Jho Low, a businessman involved in the 1Malaysia Development Berhad scandal and international fugitive, was believed to be a client of Henley & Partners. Media reported that Low obtained a Cypriot passport by investing €5 million in a transaction facilitated by the firm. Henley & Partners denied these allegations, asserting that Low was never a client and was specifically rejected as such in 2015. Leaked documents in 2021 revealed that Henley referred Low to a third-party agency in Cyprus. Henley received €710,000 indirectly as a result of a subsequent real estate transaction involving Low.

In 2021, thousands of the firm's emails and documents were leaked. It revealed how some applicants to the Maltese scheme claimed to be resident of the country by renting apartments but leaving them unoccupied. In an undercover video shot as part of the coverage following the leaks, an employee of the firm advised prospective applicants to only "do the bare minimum" in satisfying the scheme's criteria. The documents also showed that Henley & Partners knew of government's plans to launch a citizenship-by-investment programme two months before the public tender for a company to operate it was announced. As the European Union had clashed with the Maltese government over the programme before, the leaks were seen as strengthening the EU's case against it.

Publications 

Henley & Partners publishes books and reports. Publications include the Henley Passport Index, the Quality of Nationality Index, the Henley Residence Index, the Henley Citizenship Index, the Henley Wealth Migration Dashboard, the Africa Wealth Report, the Global Mobility Report, the Global Citizens Report and the Best Investment Migration Real Estate Index.
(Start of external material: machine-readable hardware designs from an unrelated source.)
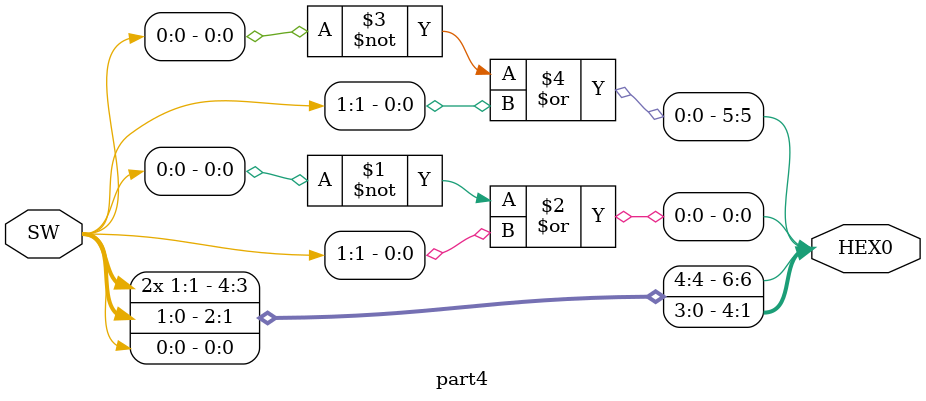
<source format=v>
module part4(SW, HEX0);
	input [1:0] SW;
	output [6:0] HEX0;
	
	assign HEX0[0] = ~SW[0]|SW[1];
	assign HEX0[1] = SW[0];
	assign HEX0[2] = SW[0];
	assign HEX0[3] = SW[1];
	assign HEX0[4] = SW[1];
	assign HEX0[5] = ~SW[0] | SW[1];
	assign HEX0[6] = SW[1];

endmodule
	
	
	
</source>
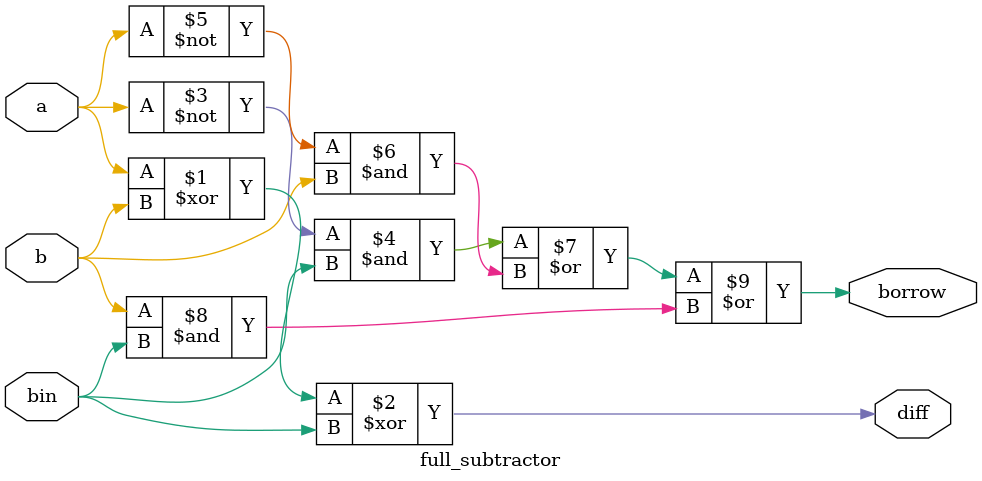
<source format=v>
module full_subtractor(a, b, bin, diff, borrow);
    input a, b, bin;
    output diff,borrow;
    assign diff =a ^ b ^ bin;
    assign borrow =(~a & bin)|(~a & b)|(b & bin);
endmodule

</source>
In March 2021, the company published the Investment Migration Programs Health Risk Assessment Report, which analyzed the stability of 31 countries with investment migration programs, in the context of the COVID-19 pandemic.
The Africa Wealth Report is an annual report which lists private wealth in the African continent. The 2022 report was released by the company in collaboration with New World Wealth.
The Henley Passport Index is an annual ranking of countries in the world based on how many travel destinations are accessible to the passport holders without a prior visa.
The Investment Migration Climate Resilience Index by the company assesses a country's climate resilience and ranks climate resilient locations for migration. The 2022 report evaluated 180 countries based on five parameters of 900 data points.
The Global Citizens Report is a report by the company which analyses the private wealth and investment migration trends worldwide.

Conferences 

Since 2006, the company hosts an annual Global Citizenship Conference.

Philanthropy 

In 2015, Henley & Partners formed a multi-year partnership with the United Nations High Commissioner for Refugees (UNHCR) which entailed a US$1 million donation by the firm. As part of the partnership, also raises awareness for the refugee cause. The firm has also developed the annual Global Citizen Award, which consists of a $50,000 monetary prize to individuals "improving the global community". In 2017, the firm supported the establishment of the Andan Foundation, a Switzerland-based refugee nonprofit.

Memberships 
Henley & Partners is a 2014 founding member of the Investment Migration Council, a non-profit association for investor immigration and citizenship-by-investment.